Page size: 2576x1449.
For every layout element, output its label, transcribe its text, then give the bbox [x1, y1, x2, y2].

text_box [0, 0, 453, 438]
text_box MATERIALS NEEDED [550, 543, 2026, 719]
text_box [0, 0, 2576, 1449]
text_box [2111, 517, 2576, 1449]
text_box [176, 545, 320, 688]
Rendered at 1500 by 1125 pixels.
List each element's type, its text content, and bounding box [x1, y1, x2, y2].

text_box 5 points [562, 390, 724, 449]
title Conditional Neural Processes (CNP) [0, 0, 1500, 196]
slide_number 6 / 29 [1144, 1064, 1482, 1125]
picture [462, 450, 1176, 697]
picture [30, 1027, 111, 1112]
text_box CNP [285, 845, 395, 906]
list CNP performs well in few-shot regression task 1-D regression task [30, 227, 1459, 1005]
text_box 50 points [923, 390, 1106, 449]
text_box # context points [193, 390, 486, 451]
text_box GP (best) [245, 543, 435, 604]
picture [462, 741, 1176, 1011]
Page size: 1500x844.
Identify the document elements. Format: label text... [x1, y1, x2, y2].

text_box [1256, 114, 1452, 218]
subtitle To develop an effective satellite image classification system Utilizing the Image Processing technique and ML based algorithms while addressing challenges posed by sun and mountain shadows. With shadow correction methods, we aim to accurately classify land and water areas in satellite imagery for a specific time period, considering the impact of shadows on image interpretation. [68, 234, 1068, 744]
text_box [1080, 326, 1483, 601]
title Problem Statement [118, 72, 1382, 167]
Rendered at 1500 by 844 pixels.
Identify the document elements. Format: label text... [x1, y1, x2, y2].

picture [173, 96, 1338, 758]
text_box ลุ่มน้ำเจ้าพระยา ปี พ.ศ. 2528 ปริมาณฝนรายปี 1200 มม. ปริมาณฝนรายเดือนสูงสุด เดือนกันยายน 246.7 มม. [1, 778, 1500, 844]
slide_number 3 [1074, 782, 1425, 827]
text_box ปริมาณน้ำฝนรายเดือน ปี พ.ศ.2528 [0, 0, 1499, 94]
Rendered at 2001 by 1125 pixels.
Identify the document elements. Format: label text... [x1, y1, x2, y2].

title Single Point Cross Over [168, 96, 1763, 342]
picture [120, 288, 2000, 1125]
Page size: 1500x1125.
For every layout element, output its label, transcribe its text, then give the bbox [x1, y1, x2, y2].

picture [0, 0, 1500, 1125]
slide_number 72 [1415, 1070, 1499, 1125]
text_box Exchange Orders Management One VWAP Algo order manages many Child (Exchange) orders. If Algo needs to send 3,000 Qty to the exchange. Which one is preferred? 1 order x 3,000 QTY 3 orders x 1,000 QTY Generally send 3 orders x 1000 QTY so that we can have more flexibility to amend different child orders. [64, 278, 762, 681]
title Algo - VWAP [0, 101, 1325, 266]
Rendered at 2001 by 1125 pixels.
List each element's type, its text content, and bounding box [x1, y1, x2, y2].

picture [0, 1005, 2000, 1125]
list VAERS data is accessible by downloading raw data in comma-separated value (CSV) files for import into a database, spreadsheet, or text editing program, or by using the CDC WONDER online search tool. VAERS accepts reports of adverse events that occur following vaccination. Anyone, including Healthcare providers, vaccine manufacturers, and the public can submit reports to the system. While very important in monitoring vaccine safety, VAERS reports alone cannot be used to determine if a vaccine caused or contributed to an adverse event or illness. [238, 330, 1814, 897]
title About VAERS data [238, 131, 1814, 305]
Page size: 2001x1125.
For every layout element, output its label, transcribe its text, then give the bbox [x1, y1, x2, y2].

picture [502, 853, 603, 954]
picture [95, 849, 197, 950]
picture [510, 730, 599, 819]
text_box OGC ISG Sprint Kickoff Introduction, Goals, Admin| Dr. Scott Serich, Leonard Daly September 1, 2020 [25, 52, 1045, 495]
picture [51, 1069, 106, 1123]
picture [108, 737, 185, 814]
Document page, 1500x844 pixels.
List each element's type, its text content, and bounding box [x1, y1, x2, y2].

EXERCISE AIM
All that is needed is the opening run of the data, given again exactly: please include every line from the first through the line with "Rendered at 1500 by 1125 pixels.", both ends kept.

ANSWER FOR THE TASK
Page size: 2576x1449.
For every layout element, output its label, transcribe its text, then give the bbox [x1, y1, x2, y2].

text_box [0, 0, 453, 438]
text_box MATERIALS NEEDED [550, 543, 2026, 719]
text_box [0, 0, 2576, 1449]
text_box [2111, 517, 2576, 1449]
text_box [176, 545, 320, 688]
Rendered at 1500 by 1125 pixels.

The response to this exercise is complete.